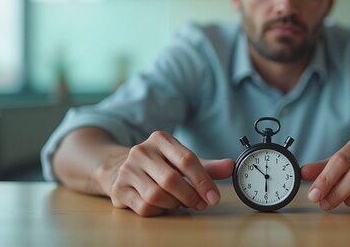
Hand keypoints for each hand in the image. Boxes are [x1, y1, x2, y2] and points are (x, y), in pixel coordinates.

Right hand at [101, 131, 233, 216]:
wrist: (120, 168)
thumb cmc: (159, 165)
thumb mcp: (182, 161)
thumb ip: (208, 166)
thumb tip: (231, 166)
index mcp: (160, 139)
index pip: (186, 159)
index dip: (203, 181)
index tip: (214, 198)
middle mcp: (141, 151)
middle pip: (171, 179)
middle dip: (190, 196)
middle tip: (200, 204)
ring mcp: (127, 170)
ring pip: (156, 195)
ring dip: (174, 204)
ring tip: (181, 203)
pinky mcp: (118, 189)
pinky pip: (144, 207)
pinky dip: (159, 211)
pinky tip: (164, 206)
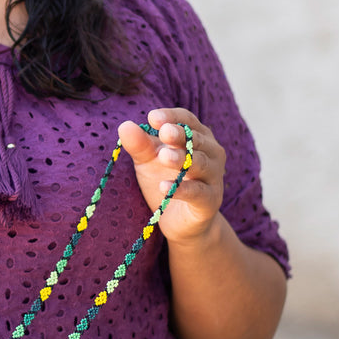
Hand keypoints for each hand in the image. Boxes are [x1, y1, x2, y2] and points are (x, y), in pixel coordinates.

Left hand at [117, 108, 224, 244]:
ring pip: (199, 164)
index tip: (152, 117)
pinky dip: (181, 189)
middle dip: (180, 134)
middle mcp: (211, 153)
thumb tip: (125, 126)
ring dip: (181, 159)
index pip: (187, 120)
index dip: (172, 117)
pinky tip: (163, 187)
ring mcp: (213, 177)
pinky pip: (197, 192)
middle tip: (164, 132)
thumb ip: (139, 144)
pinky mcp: (209, 200)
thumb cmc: (165, 180)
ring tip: (163, 156)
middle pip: (197, 139)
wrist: (180, 221)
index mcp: (198, 137)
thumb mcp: (148, 160)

☆ ☆ ☆

Reproduce the data above in full, exactly, with the images removed.

**Solution to this task**
Hand keypoints for each hand in the image. Boxes are [x1, y1, x2, y2] and points are (x, y), in pixel coordinates.

Right hand at [101, 131, 233, 216]:
wrist: (120, 168)
thumb cmc: (159, 165)
thumb mcp: (182, 161)
thumb ip: (208, 166)
thumb tip: (231, 166)
index mcp: (160, 139)
index pip: (186, 159)
index dip: (203, 181)
index tip: (214, 198)
middle mcp: (141, 151)
middle pip: (171, 179)
middle dip: (190, 196)
middle tip: (200, 204)
ring mcp: (127, 170)
ring pip: (156, 195)
ring dip: (174, 204)
ring tip: (181, 203)
pinky mcp: (118, 189)
pinky pip: (144, 207)
pinky dip: (159, 211)
pinky tip: (164, 206)
Hand keypoints for each hand in the image. Boxes are [x1, y1, x2, y2] and points are (x, y), in pixel coordinates.

Left hand at [117, 108, 224, 244]:
ring pip: (199, 164)
index tip: (152, 117)
pinky dip: (181, 189)
middle dip: (180, 134)
middle mcp: (211, 153)
thumb tip: (125, 126)
ring dip: (181, 159)
index pip: (187, 120)
index dip: (172, 117)
pinky tip: (163, 187)
ring mcp: (213, 177)
pinky pip: (197, 192)
middle tip: (164, 132)
thumb ip: (139, 144)
pinky mcp: (209, 200)
thumb cmc: (165, 180)
ring tip: (163, 156)
middle pip: (197, 139)
wrist: (180, 221)
index mcp: (198, 137)
thumb mcp: (148, 160)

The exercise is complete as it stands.